Tulgey Barrow
From Praemal
This ancient burial mound in the woods between Foxton on Moss and Maidensbridge predates the dwarves settling in Green Mountain, who only found ruins of an ancient human settlement in the Tulgey Wood when they first visited the area.
The Tulgey Barrow has long had a haunted reputation, and with good reason: Over the centuries, adventurers have found various entrances into the barrow, and while they have found only a little treasure, they have often found death at the claws of the restless dead. These ancient undead seem content to remain in their barrow when undisturbed and, as a result, they mostly have been.
Fibber's Cairn
A group of adventurers from Maidensbridge set out to explore a cairn discovered by Fibber Bridger in Birth 721. Its mouth was hidden by brush and scrub. Fibber claimed to have found a strange owl-faced helmet there.
Inside the cairn, the Hall of Guardians, a 15 foot wide passageway -- littered with rotting leaves at its mouth - was flanked on either side by alcoves, each containing a stone sarcophagus with a strange statue of a bare-chested owl-headed man bearing a sword behind each. The sarcophagi contained skeletons, wearing the owl-faced helms, who attacked when one of the sarcophagi were disturbed. A broken sarcophagus in the second set of alcoves included some broken bits of mirror.
Prior to the attack, the ranger Hazel Sawyer had discovered some small claw-footed tracks leading into the cairn, but not back out. These were soon determined to belong to four now-dead kobolds. Each had been hacked to death with swords, presumably by the sarcophagi skeletons. Three of the kobolds appeared to have some sort of cyst growing in their torsos at the time of their deaths.
Past the four sets of alcoves was a staircase which rose to an octagonal room, filled with feces and mostly eaten corpses of animals, neither of which appeared fresh. The room also had four strangely carved columns, which featured some hollowed out sections with openings carved in them. Within each was some sort of cup to hold fluid.
Three staircases lead off the octagonal room, with passages heading northwest, north and northeast.
The northwest one headed to a rectangular room smelling heavily of urine and musk. A hole had been visibly clawed through the rocks on the northwest wall of the room by something with massive claws. Two statues faced each other in this hall, one of an owl-headed man kneeling in fealty before the other figure. All that remained of the other figure are sandaled feet and a hint of a robe on the floor. The rest had been broken off ages ago and the rest of the statue is gone, with no hint as to its whereabouts.
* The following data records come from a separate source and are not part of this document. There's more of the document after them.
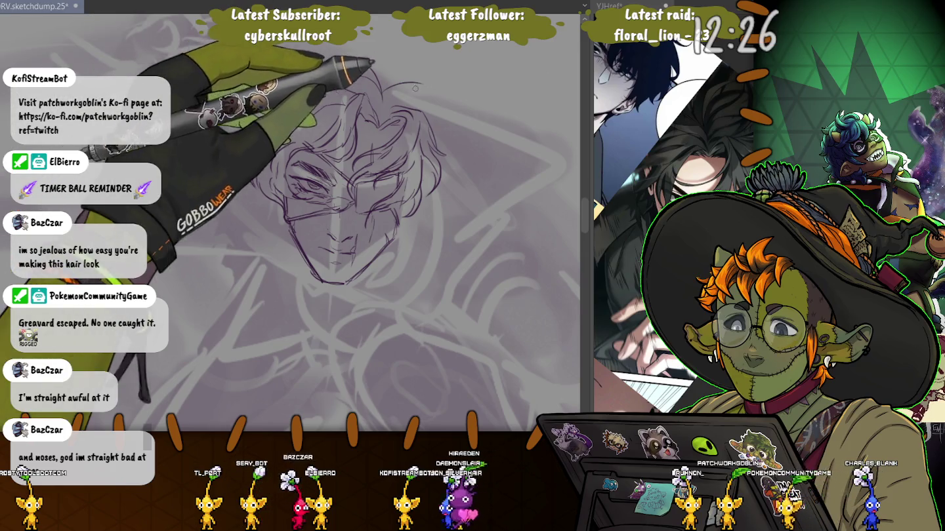
left_click_drag(412, 94, 421, 87)
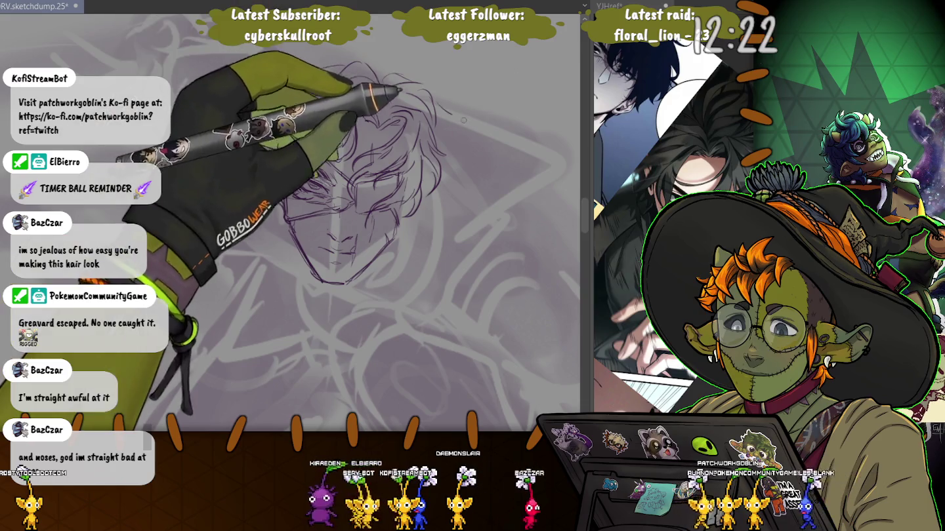
mouse_move(440, 116)
left_mouse_down()
mouse_move(469, 203)
mouse_move(416, 211)
mouse_move(409, 193)
left_mouse_up()
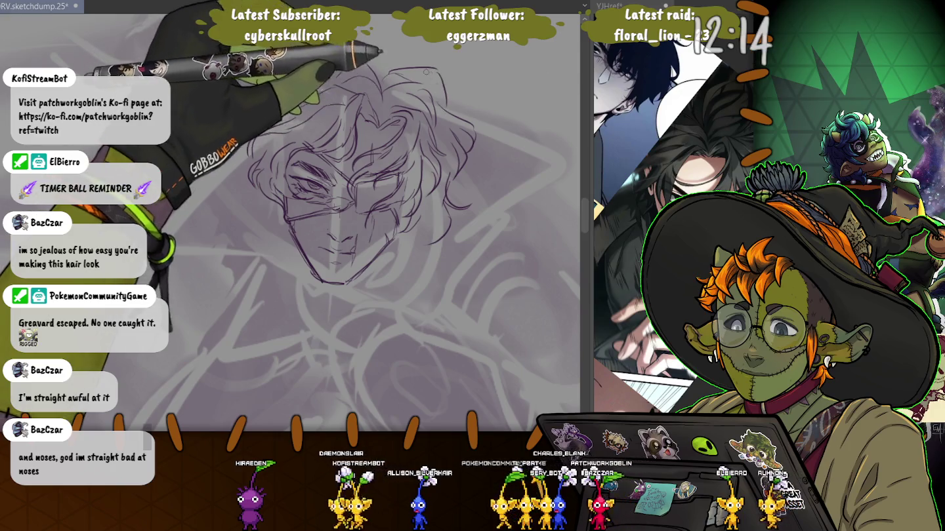
left_click_drag(400, 69, 439, 100)
left_click_drag(377, 40, 245, 104)
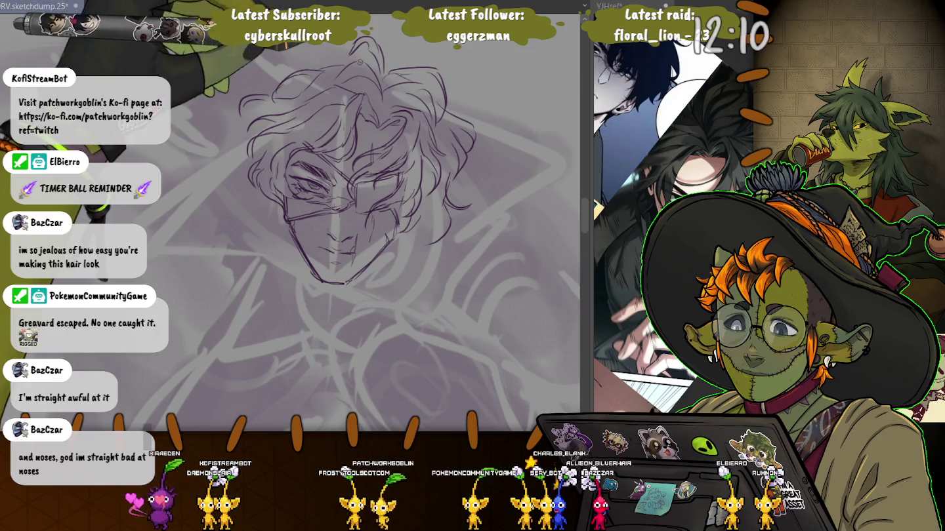
left_click_drag(358, 41, 304, 64)
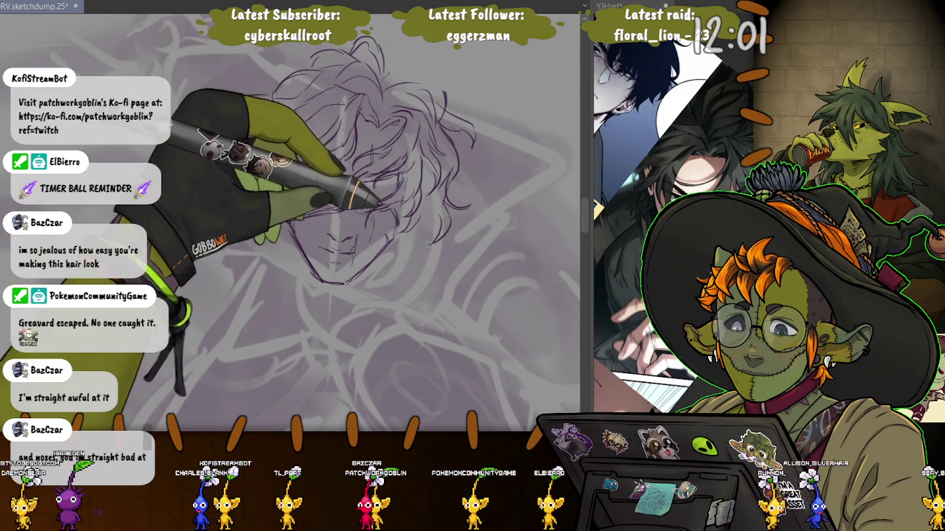
left_click_drag(289, 89, 242, 124)
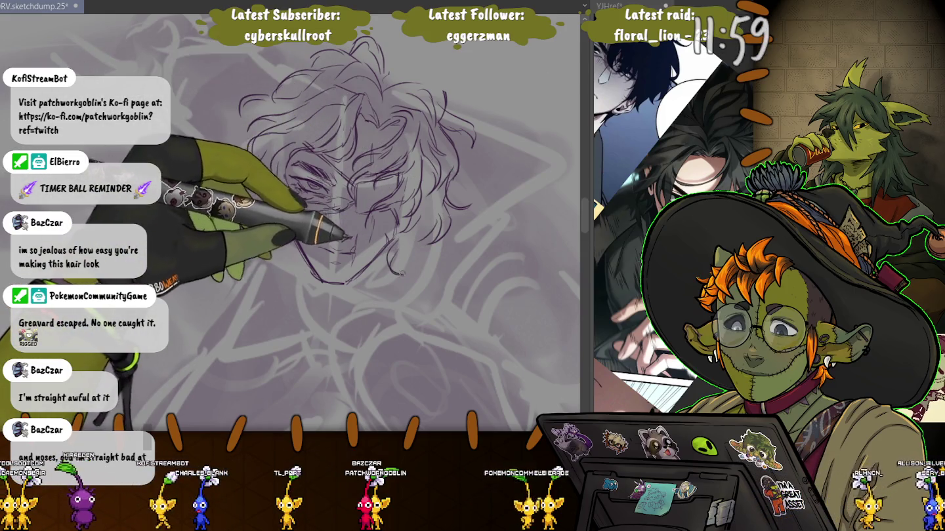
Sketch glasses lines across the eyes and add hair and outline strokes along the face's sides.
left_click_drag(289, 164, 420, 171)
left_click_drag(289, 217, 394, 210)
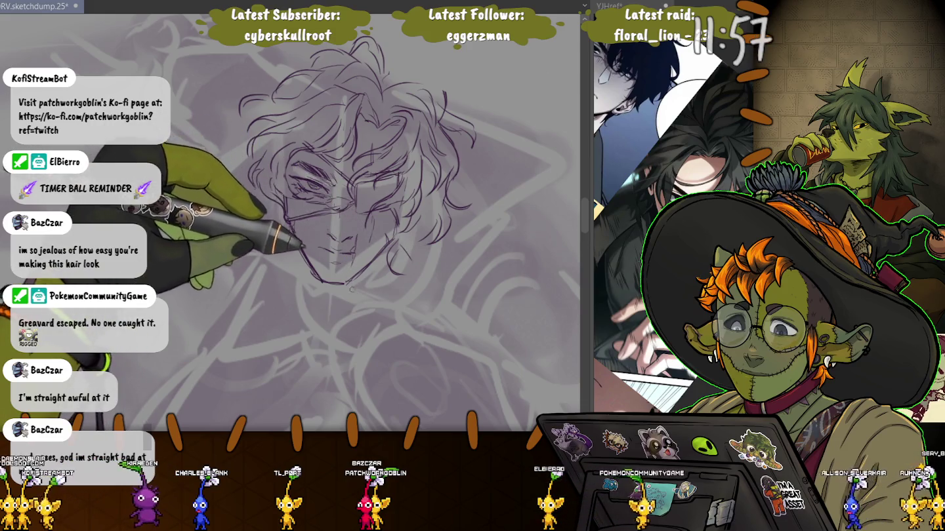
left_click_drag(295, 151, 308, 210)
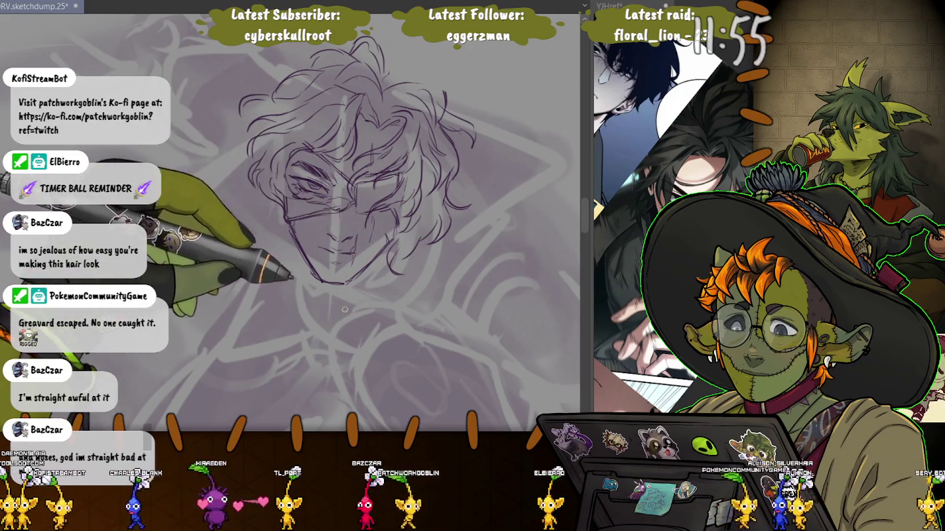
left_click_drag(393, 226, 398, 286)
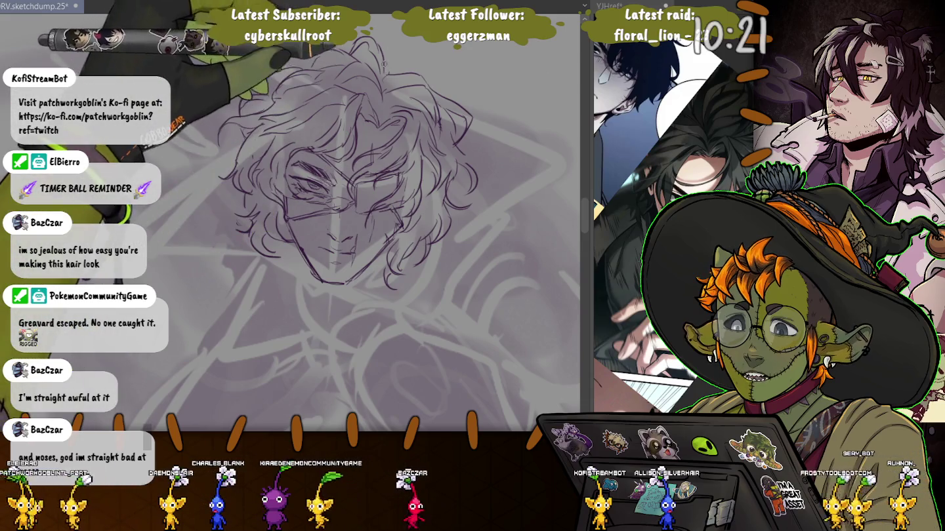
Hatch shading over the right lens, then straighten and zoom out the view around the head.
left_click_drag(370, 200, 397, 180)
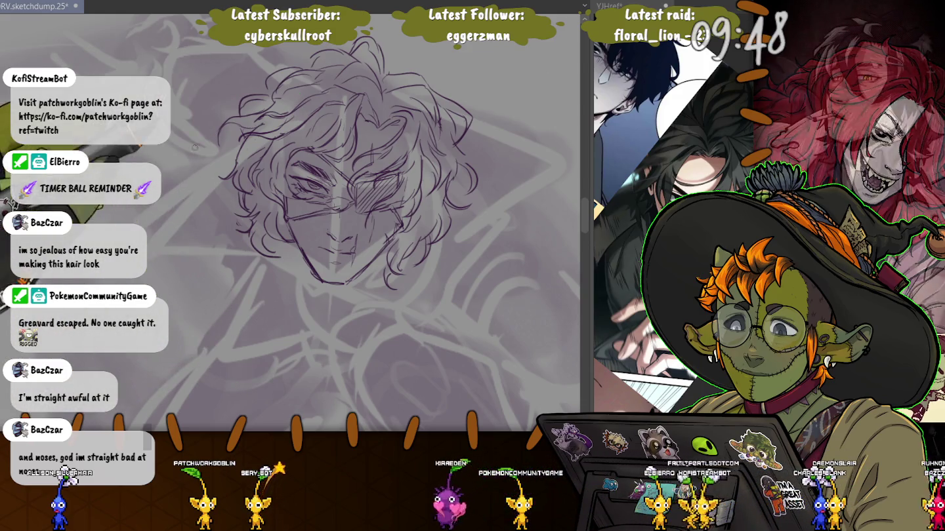
left_click_drag(348, 197, 387, 216)
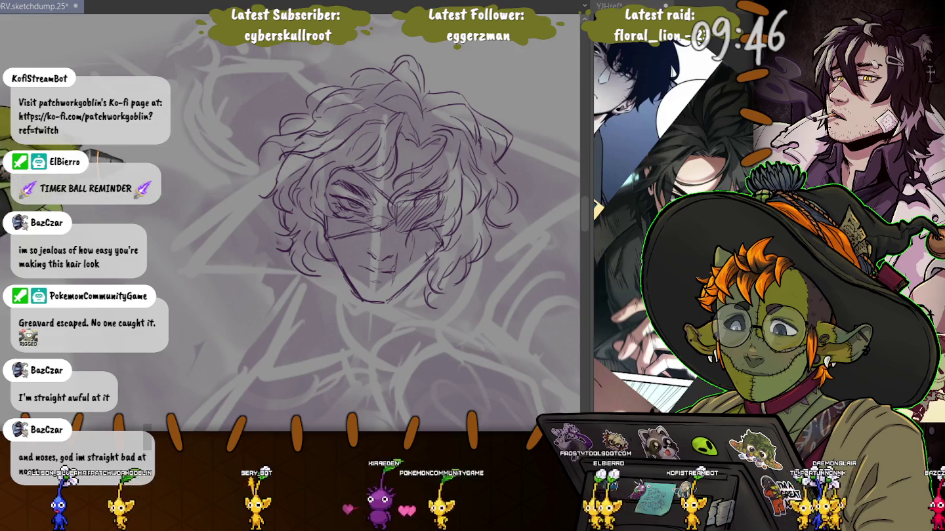
key("ctrl+minus")
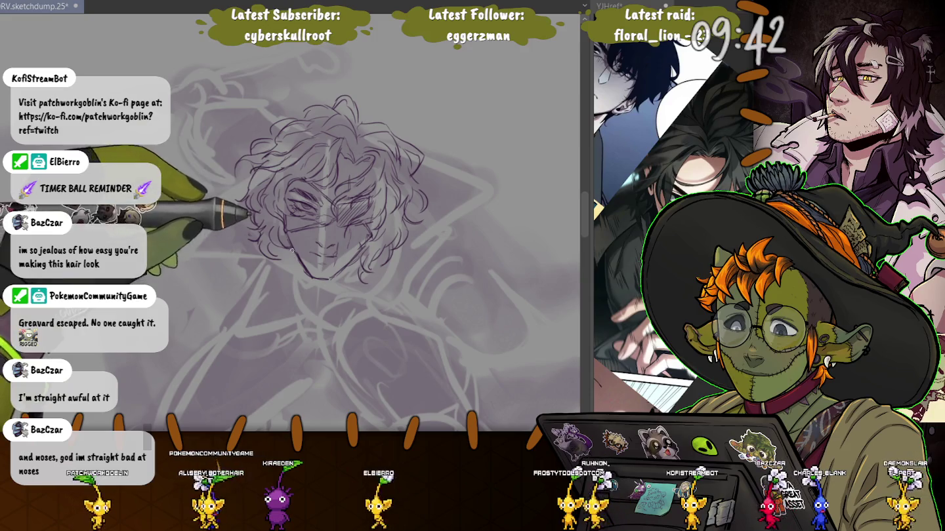
left_click_drag(293, 250, 358, 276)
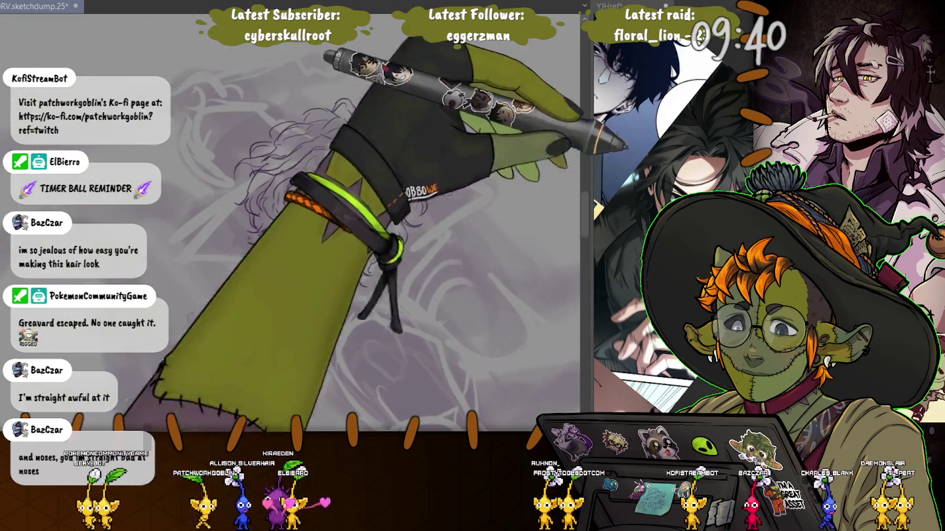
Lasso the head, shrink it slightly and nudge it left and down, then commit and deselect.
mouse_move(261, 98)
left_mouse_down()
mouse_move(402, 74)
mouse_move(261, 98)
left_mouse_up()
left_click(263, 392)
The north staircase exited into a room is massive, a 65-foot wide semicirclular rooms with the tunnel mouth angling out to meet the diameter of the semicircle. The room likewise arched upwards, the ribbed ceiling reaching a height of 30 feet in the middle of the room. Debris at the top of the stairs suggested a great stone seal once stood here, locking off this room, but it was long ago shattered inwards. Five alcoves the size of the ones lining the Hall of Guardians were equally spaced along the edge of the semicircular wall. Each statue depicted a robed figure holding a different mask to its face. In the middle of the room, atop a tall stepped dias, rested a single ornate sarcophagus carved in the shape of an enormous nesting owl of singularly sinister aspect.
The northeast staircase led to a long, slightly damp corridor. At the end was an oddly shaped pentagonal room, with a large pentagonal basin filling almost the entire room. This pool rippled with drops that fall occasionally from above. The liquid was dark and a little fetid, but an almost perfect reflective surface, like a grimy liquid mirror. Water dripped from above here, from a carved bas-relief of storm clouds above. It appeared that, once, the drips would come at a steady rate of flow, but now, whatever mechanism powered this reverse fountain had all but worn down, and drops only came fitfully from one or two nozzles.